Data records:
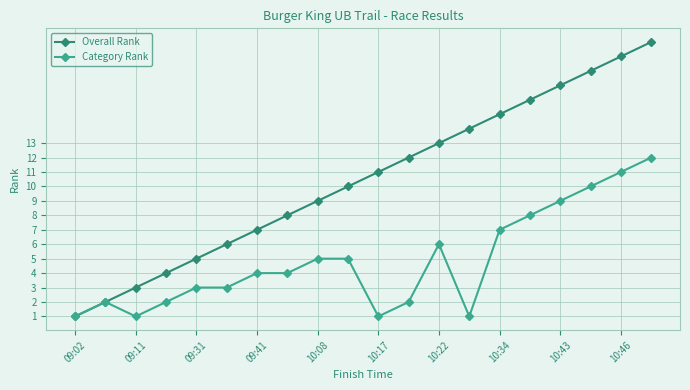

What is the highest value of the Overall Rank series?

20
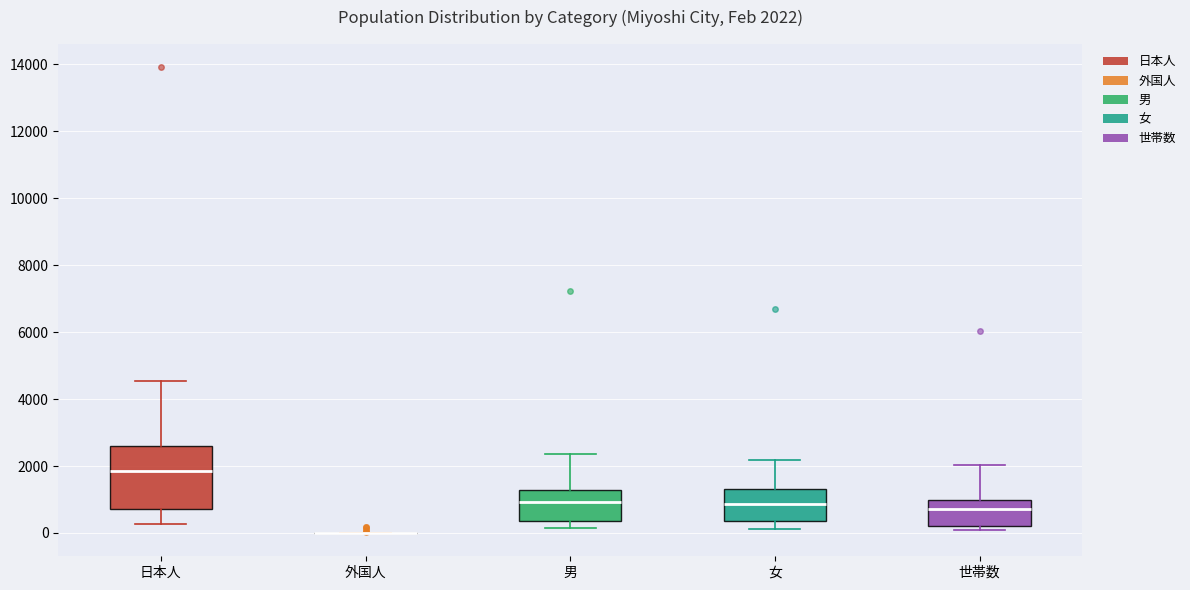

Which box is the tallest, from its lower edge to its upper edge?

日本人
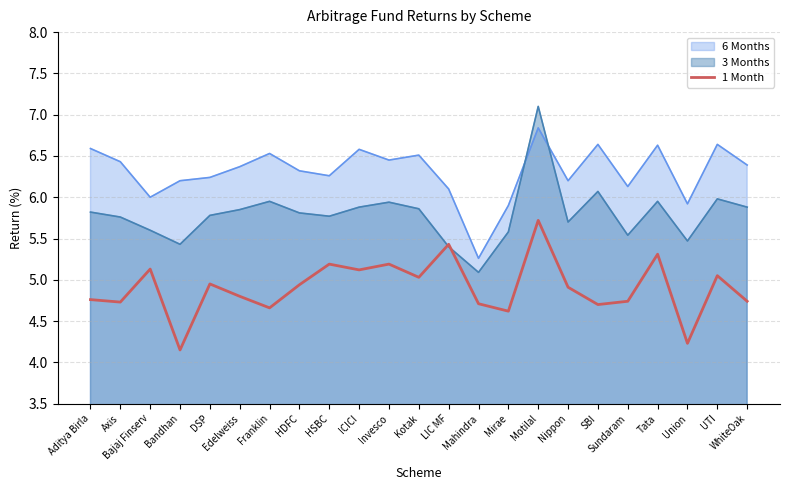

Which has a higher value, WhiteOak or UTI?

UTI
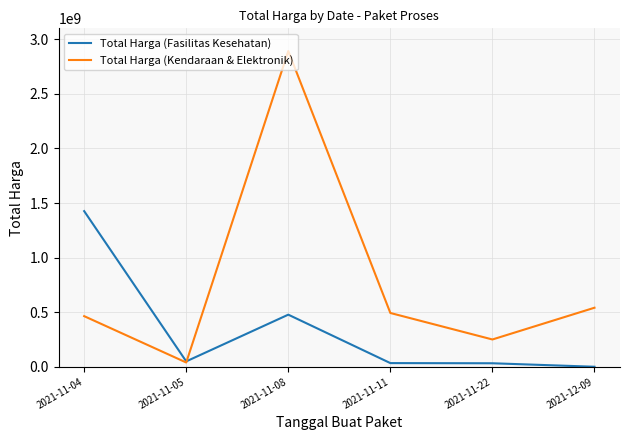

Is it true that Total Harga (Kendaraan & Elektronik) equals 250350000 at 2021-11-22?

True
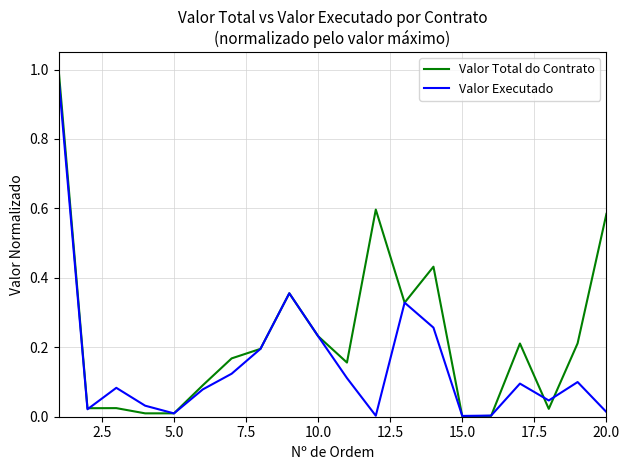

Rank the series by their average value, from lowest to highest.

Valor Executado, Valor Total do Contrato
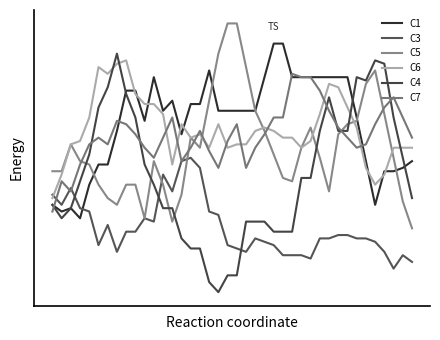

Is this an area chart (filled region under the line)?

No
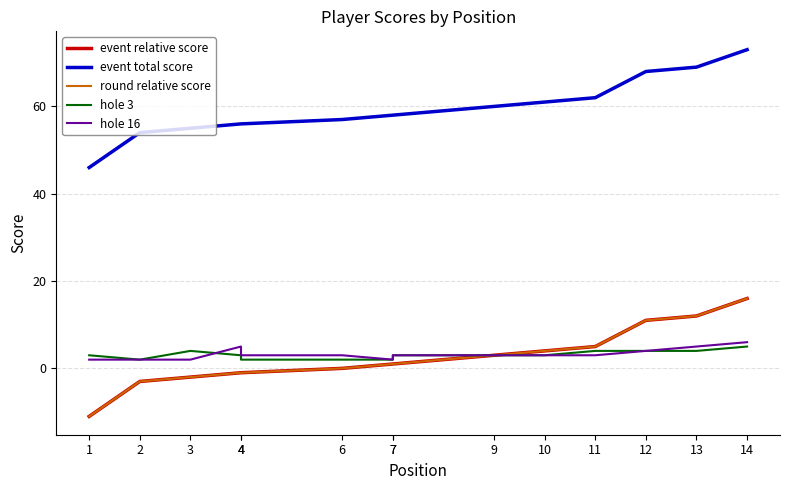

Reading left to right, what are all the values shown in this chart?

event relative score: -11	-3	-2	-1	-1	0	1	1	3	4	5	11	12	16
event total score: 46	54	55	56	56	57	58	58	60	61	62	68	69	73
round relative score: -11	-3	-2	-1	-1	0	1	1	3	4	5	11	12	16
hole 3: 3	2	4	3	2	2	2	3	3	3	4	4	4	5
hole 16: 2	2	2	5	3	3	2	3	3	3	3	4	5	6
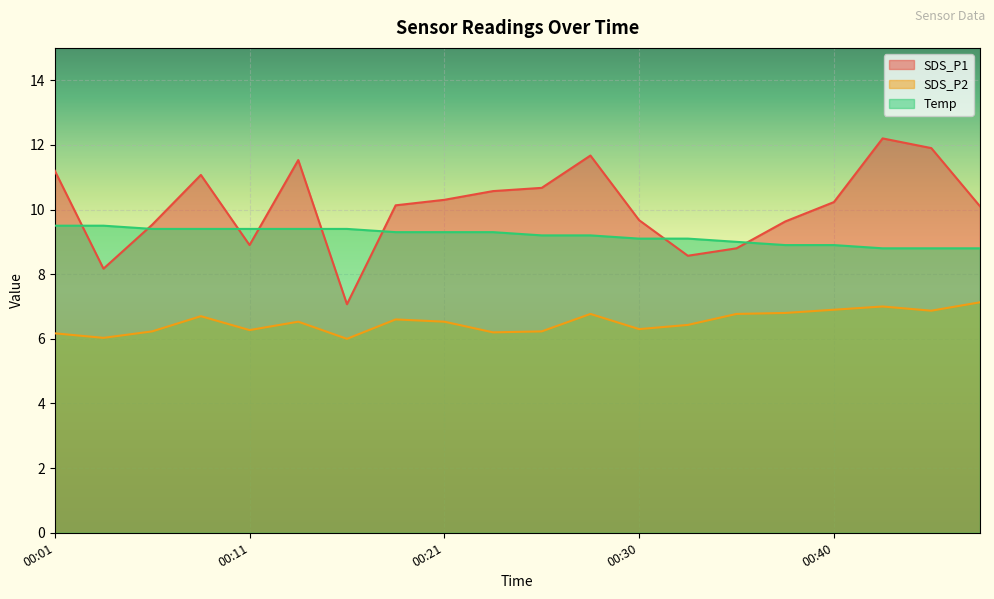

At which category is the sum across all series the highest?

00:43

What you are asked to do:
Copy out the stretch of the data above from the line containing "Which has a higher value, WhiteOak or UTI?" through the line containing "Reading left to", keeping each line as it appears, both end lines included. Leave the pictures out.

Solution below:
Which has a higher value, WhiteOak or UTI?

UTI

Is it true that Total Harga (Kendaraan & Elektronik) equals 250350000 at 2021-11-22?

True

Rank the series by their average value, from lowest to highest.

Valor Executado, Valor Total do Contrato

Is this an area chart (filled region under the line)?

No

Reading left to right, what are all the values shown in this chart?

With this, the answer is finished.